> _Input data_:

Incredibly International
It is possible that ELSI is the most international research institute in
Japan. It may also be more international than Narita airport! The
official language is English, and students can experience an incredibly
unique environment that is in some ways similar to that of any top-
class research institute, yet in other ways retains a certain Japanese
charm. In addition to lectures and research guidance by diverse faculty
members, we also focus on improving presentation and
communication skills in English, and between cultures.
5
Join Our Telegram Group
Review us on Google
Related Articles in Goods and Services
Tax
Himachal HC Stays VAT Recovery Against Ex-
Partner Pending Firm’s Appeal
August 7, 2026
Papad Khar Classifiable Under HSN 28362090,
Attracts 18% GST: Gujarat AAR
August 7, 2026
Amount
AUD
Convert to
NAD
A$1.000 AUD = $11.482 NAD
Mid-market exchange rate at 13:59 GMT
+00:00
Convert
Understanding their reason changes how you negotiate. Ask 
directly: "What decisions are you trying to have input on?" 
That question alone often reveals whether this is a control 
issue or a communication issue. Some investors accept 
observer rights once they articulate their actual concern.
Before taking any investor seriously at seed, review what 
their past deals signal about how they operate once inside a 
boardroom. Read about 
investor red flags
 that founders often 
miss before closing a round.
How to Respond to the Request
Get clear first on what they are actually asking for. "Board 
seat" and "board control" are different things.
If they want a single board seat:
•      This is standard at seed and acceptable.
* * *
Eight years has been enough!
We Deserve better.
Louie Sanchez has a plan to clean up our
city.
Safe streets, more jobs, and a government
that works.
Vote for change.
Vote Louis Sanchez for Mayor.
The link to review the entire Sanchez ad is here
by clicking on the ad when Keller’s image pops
---
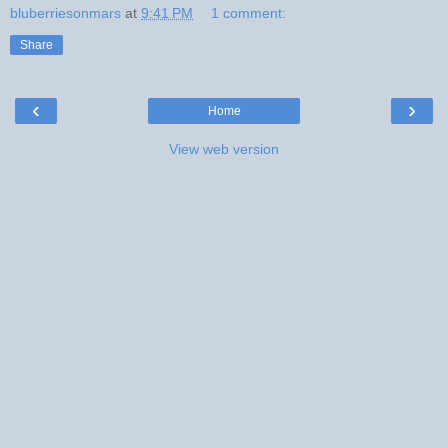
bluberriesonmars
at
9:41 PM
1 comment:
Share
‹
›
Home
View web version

> _Instructions for the task_: Quote verbatim everything in the material from the line containing "Incredibly International" down to the line containing "Join Our Telegram Group", with both of those lines included.

> _Task solution_:
Incredibly International
It is possible that ELSI is the most international research institute in
Japan. It may also be more international than Narita airport! The
official language is English, and students can experience an incredibly
unique environment that is in some ways similar to that of any top-
class research institute, yet in other ways retains a certain Japanese
charm. In addition to lectures and research guidance by diverse faculty
members, we also focus on improving presentation and
communication skills in English, and between cultures.
5
Join Our Telegram Group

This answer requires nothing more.